8. Enrico Fermi (1901-1954)
Enrico Fermi played a vital role in US history. Often called “the father of the nuclear age”, or “the architect of the atomic bomb”, Fermi left Italy for the US in 1938 to escape new racial laws introduced by Mussolini that affected his Jewish wife. On his way to the States, he visited Stockholm to collect the Nobel Prize in Physics for his work on the artificial radioactivity produced by neutrons. In 1939, he joined the Manhattan Project, an undertaking that would eventually produce the world’s first nuclear bomb. He led a team which would create the world’s first nuclear reactor, the Chicago Pile-1. His friends called him The Pope because of his leadership qualities and self-assurance. Fermi died at just fifty-three, and to this day is considered Italy’s greatest physicist since Galileo Galilei. 

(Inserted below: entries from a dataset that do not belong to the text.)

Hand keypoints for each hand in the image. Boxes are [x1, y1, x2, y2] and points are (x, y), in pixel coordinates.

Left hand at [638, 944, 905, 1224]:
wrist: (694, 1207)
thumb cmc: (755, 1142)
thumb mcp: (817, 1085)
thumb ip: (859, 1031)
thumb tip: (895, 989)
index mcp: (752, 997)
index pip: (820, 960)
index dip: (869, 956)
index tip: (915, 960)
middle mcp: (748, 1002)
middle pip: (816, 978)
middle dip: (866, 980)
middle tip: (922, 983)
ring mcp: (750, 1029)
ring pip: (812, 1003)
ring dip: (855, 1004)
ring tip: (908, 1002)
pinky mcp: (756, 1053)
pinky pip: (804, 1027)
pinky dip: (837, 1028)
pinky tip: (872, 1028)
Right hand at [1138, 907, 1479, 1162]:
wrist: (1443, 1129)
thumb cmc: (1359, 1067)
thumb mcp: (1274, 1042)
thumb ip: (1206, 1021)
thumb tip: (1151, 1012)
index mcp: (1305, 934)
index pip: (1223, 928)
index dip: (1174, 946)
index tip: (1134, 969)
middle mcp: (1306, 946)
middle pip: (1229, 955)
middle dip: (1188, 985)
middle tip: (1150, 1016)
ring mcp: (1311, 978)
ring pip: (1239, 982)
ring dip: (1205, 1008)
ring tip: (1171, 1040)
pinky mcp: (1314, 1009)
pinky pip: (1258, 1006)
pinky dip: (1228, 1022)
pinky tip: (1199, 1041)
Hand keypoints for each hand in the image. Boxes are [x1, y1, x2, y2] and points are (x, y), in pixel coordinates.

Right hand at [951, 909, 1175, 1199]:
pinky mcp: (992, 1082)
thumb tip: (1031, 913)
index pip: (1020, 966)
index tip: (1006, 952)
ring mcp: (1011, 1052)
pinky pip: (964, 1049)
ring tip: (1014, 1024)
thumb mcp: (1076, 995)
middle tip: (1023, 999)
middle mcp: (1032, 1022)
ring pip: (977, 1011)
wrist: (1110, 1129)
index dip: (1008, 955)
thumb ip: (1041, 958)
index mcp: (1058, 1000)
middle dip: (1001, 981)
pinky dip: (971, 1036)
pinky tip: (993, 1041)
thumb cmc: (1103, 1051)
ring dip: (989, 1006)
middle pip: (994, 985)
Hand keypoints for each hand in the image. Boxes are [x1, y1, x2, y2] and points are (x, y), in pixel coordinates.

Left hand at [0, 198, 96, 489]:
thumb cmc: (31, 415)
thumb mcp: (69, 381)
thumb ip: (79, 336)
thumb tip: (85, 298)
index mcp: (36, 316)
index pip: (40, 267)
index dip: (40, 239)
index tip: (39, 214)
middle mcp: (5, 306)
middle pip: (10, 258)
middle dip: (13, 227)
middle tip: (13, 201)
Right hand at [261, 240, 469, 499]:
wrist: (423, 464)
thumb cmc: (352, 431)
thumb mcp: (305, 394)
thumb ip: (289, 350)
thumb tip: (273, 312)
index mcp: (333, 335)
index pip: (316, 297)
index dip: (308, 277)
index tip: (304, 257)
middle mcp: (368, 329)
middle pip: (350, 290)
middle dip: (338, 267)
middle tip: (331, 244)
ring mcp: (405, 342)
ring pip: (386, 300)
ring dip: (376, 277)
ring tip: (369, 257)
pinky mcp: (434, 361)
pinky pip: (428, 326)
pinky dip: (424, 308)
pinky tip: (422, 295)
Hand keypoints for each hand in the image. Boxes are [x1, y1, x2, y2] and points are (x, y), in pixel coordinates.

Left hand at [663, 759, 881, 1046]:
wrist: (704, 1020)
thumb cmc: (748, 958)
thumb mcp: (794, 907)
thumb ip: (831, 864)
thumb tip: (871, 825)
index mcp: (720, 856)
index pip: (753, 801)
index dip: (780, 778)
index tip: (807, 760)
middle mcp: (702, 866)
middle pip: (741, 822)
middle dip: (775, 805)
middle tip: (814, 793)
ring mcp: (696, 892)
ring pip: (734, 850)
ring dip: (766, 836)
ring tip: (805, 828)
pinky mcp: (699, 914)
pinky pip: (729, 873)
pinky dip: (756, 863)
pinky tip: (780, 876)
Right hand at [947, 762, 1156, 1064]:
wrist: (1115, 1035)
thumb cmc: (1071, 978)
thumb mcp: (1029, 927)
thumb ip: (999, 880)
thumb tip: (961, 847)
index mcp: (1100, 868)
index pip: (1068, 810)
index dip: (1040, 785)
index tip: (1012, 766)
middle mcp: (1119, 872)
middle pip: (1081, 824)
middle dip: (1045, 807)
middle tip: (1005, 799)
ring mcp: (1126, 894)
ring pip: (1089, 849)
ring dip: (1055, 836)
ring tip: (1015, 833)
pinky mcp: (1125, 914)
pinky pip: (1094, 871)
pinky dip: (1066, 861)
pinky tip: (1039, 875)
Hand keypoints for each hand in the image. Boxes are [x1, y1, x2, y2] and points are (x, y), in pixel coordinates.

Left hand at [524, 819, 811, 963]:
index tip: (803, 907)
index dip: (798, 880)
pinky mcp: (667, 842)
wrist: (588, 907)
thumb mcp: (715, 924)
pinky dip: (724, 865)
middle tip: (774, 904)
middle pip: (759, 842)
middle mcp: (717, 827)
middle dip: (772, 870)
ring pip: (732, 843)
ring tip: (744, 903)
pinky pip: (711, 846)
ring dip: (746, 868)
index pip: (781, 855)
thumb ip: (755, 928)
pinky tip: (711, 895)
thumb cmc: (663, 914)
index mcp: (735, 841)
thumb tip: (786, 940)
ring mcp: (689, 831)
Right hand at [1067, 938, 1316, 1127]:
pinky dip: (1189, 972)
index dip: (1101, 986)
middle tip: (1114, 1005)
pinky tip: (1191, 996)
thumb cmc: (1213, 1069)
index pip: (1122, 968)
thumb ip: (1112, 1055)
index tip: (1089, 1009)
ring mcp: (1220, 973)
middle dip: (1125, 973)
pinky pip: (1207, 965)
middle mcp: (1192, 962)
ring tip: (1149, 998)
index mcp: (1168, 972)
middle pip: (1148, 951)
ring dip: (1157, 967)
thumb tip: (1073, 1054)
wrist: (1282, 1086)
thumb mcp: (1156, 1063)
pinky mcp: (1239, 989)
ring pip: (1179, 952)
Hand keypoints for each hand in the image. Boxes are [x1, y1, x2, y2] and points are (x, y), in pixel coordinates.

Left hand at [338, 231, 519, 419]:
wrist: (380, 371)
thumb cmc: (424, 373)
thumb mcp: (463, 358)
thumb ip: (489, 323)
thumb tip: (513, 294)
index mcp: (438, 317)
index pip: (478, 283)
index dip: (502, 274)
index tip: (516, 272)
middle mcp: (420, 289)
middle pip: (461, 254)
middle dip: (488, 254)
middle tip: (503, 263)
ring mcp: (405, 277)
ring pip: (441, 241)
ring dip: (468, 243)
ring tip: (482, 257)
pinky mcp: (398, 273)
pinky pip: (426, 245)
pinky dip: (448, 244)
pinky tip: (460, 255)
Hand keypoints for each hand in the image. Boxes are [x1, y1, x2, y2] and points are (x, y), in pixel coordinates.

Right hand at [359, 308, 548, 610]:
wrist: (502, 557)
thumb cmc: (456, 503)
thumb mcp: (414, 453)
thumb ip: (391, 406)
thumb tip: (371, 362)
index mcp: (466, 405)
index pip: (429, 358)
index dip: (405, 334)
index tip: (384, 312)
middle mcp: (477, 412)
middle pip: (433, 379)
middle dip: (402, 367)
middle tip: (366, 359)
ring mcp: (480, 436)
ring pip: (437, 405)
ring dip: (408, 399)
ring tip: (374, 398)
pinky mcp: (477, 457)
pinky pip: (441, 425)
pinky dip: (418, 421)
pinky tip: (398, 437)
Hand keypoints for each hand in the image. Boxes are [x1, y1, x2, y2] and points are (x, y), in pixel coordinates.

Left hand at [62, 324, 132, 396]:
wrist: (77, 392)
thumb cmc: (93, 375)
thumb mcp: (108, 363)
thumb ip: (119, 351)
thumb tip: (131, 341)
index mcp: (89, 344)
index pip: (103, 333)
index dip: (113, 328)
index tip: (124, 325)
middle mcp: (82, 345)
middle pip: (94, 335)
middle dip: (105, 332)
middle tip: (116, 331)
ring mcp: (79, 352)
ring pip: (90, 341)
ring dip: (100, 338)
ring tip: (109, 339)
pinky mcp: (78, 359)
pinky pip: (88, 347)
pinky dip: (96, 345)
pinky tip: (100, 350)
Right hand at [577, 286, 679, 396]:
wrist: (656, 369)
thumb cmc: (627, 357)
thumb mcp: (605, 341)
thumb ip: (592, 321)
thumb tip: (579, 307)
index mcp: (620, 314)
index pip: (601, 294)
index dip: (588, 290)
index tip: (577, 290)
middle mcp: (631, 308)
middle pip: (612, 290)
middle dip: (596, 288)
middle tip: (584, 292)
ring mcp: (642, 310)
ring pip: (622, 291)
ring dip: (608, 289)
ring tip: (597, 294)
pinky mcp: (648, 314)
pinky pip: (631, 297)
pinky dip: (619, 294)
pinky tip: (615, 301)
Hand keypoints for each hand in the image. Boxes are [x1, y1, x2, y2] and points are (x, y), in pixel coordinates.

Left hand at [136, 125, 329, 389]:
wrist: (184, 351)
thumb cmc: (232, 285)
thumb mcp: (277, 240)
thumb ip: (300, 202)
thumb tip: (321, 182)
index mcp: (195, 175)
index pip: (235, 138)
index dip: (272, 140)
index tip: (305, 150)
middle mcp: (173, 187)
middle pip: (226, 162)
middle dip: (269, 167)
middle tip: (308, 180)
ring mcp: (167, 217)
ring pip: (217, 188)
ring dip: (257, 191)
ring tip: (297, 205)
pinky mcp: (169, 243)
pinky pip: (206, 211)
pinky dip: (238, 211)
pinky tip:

9. Lee Iacocca (1924-2019)
Lee Iacocca was traumatised by the effects of the Depression on his Italian immigrant parents, as they struggled to survive in their hot-dog restaurant. He was determined to be a millionaire. He started in Ford as an engineer in 1946. Famously mean in his early career, he would take lightbulbs from his office to use at home. Rising rapidly up the company’s career structure, he was president of Ford by 1970. Along the way, in a lightbulb moment, he created the incredibly successful 1964 Ford Mustang. Buyers besieged Ford dealerships in scenes similar to Beatlemania. Time and Newsweek put him on their front covers. In the 1980s he changed companies and rescued the Chrysler Corporation, which was in serious trouble, on a salary of just one dollar a year. He appeared in ads for Chrysler’s K-Car, showing his no-nonsense style: “If you can find a better car, buy it!” Now a celebrity, America’s most famous CEO and car salesman, he appeared in Miami Vice. People magazine called him “the new Italian Stallion – a sex symbol for the Corporate Age”. When he retired in 1992, the embodiment of the American Dream, he celebrated with parties all over the world.

10. Nancy Pelosi (1940)
Nancy Pelosi is the first woman and the first Italian-American to be Speaker of the House of Representatives. She is now in her 18th term representing California and has led the House Democrats since 2003. She was decisively important in the passing of many of Obama’s landmark bills, including the Affordable Care Act. She is considered one of the most powerful speakers in history, an “iron fist in a Gucci glove”. She has no false modesty: “I’m a master legislator. I am a strategic, politically astute leader.” At the end of Trump’s State of the Union address in February 2020, she tore up her own copy: “It was such a dirty speech!” She later called Trump a “psychopathic nut”. She  tried to impeach him twice.